Given data: Begin
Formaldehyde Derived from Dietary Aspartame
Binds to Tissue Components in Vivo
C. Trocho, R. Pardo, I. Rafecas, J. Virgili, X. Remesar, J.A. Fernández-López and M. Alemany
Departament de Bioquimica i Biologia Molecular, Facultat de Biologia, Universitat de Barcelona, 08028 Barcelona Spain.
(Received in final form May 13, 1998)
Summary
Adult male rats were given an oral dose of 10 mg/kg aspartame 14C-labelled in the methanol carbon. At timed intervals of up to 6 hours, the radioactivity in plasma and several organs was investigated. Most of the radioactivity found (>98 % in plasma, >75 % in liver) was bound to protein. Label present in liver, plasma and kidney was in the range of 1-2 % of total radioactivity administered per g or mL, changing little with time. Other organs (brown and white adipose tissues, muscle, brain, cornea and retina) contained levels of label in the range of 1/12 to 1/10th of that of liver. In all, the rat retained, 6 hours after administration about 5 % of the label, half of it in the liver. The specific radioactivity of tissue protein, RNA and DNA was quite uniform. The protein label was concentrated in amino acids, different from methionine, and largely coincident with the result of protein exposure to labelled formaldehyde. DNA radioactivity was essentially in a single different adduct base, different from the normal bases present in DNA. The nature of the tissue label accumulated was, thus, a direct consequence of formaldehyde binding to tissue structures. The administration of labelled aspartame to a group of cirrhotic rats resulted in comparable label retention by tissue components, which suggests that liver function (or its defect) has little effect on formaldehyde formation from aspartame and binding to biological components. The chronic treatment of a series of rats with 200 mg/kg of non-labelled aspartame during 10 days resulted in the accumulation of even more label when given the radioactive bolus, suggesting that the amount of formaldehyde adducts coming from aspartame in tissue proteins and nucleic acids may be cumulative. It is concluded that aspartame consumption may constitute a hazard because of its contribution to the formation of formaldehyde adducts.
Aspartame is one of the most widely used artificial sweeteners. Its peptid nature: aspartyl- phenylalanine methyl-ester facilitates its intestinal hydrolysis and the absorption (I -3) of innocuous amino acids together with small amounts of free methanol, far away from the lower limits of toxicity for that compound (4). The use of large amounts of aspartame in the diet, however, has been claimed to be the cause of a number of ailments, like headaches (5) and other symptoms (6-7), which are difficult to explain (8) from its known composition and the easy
Given data: End
» **What to work on**: Extract the listing in its entirety, matching it exactly.

» **Task answer**:
Formaldehyde Derived from Dietary Aspartame
Binds to Tissue Components in Vivo
C. Trocho, R. Pardo, I. Rafecas, J. Virgili, X. Remesar, J.A. Fernández-López and M. Alemany
Departament de Bioquimica i Biologia Molecular, Facultat de Biologia, Universitat de Barcelona, 08028 Barcelona Spain.
(Received in final form May 13, 1998)
Summary
Adult male rats were given an oral dose of 10 mg/kg aspartame 14C-labelled in the methanol carbon. At timed intervals of up to 6 hours, the radioactivity in plasma and several organs was investigated. Most of the radioactivity found (>98 % in plasma, >75 % in liver) was bound to protein. Label present in liver, plasma and kidney was in the range of 1-2 % of total radioactivity administered per g or mL, changing little with time. Other organs (brown and white adipose tissues, muscle, brain, cornea and retina) contained levels of label in the range of 1/12 to 1/10th of that of liver. In all, the rat retained, 6 hours after administration about 5 % of the label, half of it in the liver. The specific radioactivity of tissue protein, RNA and DNA was quite uniform. The protein label was concentrated in amino acids, different from methionine, and largely coincident with the result of protein exposure to labelled formaldehyde. DNA radioactivity was essentially in a single different adduct base, different from the normal bases present in DNA. The nature of the tissue label accumulated was, thus, a direct consequence of formaldehyde binding to tissue structures. The administration of labelled aspartame to a group of cirrhotic rats resulted in comparable label retention by tissue components, which suggests that liver function (or its defect) has little effect on formaldehyde formation from aspartame and binding to biological components. The chronic treatment of a series of rats with 200 mg/kg of non-labelled aspartame during 10 days resulted in the accumulation of even more label when given the radioactive bolus, suggesting that the amount of formaldehyde adducts coming from aspartame in tissue proteins and nucleic acids may be cumulative. It is concluded that aspartame consumption may constitute a hazard because of its contribution to the formation of formaldehyde adducts.
Aspartame is one of the most widely used artificial sweeteners. Its peptid nature: aspartyl- phenylalanine methyl-ester facilitates its intestinal hydrolysis and the absorption (I -3) of innocuous amino acids together with small amounts of free methanol, far away from the lower limits of toxicity for that compound (4). The use of large amounts of aspartame in the diet, however, has been claimed to be the cause of a number of ailments, like headaches (5) and other symptoms (6-7), which are difficult to explain (8) from its known composition and the easy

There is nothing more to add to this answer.